Sarah Milburn, 24, took an Uber after a night out with friends in Uptown Dallas, buckled her seatbelt in the back of a Honda Odyssey driven by Anan Yusufzai — and nearly died on the way home.
The driver sped through a red light at a busy intersection of McKinney and Fitzhugh Avenues and was T-boned by a Ford F-150 pickup truck.
The Odyssey flipped upside down with Sarah trapped in the back.

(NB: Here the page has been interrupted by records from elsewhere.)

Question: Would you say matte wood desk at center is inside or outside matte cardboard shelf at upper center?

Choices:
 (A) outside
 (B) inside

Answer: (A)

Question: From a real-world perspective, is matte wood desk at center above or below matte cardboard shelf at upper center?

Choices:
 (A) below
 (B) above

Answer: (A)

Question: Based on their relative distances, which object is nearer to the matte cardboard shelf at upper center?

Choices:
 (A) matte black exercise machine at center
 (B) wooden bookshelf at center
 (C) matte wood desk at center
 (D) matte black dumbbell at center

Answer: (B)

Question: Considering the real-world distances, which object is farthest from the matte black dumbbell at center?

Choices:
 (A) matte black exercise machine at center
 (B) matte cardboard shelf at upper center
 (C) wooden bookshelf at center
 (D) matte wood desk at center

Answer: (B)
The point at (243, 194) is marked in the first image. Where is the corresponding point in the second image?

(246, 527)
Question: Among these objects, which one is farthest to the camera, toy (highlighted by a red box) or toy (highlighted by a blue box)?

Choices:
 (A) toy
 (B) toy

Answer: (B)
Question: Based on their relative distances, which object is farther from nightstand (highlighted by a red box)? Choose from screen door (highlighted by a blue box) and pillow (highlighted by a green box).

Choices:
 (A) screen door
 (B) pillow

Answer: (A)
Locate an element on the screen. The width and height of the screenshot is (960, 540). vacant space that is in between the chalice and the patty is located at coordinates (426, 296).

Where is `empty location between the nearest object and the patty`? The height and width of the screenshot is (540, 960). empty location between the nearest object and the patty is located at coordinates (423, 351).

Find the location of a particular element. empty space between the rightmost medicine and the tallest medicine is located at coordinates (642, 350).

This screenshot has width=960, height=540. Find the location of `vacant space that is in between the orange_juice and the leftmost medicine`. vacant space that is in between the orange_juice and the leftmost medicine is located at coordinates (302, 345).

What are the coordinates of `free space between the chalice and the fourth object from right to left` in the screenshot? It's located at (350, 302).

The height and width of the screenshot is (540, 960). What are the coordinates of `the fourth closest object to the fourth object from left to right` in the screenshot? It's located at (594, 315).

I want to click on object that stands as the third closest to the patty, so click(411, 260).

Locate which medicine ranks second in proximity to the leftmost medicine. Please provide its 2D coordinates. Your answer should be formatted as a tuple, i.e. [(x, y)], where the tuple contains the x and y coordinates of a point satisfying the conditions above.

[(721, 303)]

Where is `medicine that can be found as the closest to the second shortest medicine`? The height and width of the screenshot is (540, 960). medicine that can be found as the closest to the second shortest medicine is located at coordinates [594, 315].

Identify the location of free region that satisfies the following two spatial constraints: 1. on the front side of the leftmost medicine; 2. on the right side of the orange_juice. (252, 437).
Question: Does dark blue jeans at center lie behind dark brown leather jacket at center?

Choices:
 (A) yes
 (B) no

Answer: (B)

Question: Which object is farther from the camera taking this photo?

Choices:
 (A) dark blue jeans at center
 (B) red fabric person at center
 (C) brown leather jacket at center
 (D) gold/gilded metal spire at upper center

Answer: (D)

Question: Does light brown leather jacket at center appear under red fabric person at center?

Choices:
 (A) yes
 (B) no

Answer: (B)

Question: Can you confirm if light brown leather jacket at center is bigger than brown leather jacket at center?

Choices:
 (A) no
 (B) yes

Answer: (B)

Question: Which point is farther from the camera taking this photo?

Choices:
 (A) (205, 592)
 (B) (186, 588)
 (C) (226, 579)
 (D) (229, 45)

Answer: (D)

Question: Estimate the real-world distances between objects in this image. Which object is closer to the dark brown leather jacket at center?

The rescue workers cut her out of the back of the van and rushed her to Baylor University Medical Center.
Tragically, the car accident crushed her spine and left her a quadriplegic, paralyzed from the chest down.
In January 2017, she filed a multi-million dollar lawsuit against the driver, the owner of the Honda, Uber Technologies, and Honda Motor Company. She says:
It could have been anyone. Millions of people trust Uber with their lives, and they obviously aren’t doing it the right way.”
The big question now is whether she can hold Uber accountable for failing to adequately vet its drivers. Her lawyers say the driver had a criminal history and was driving an uninsured vehicle that did not belong to him.
Unless a settlement is reached, a jury in Texas will now decide if Uber recklessly allowed a dangerous driver to shuttle passengers around while advertising a “safe ride.”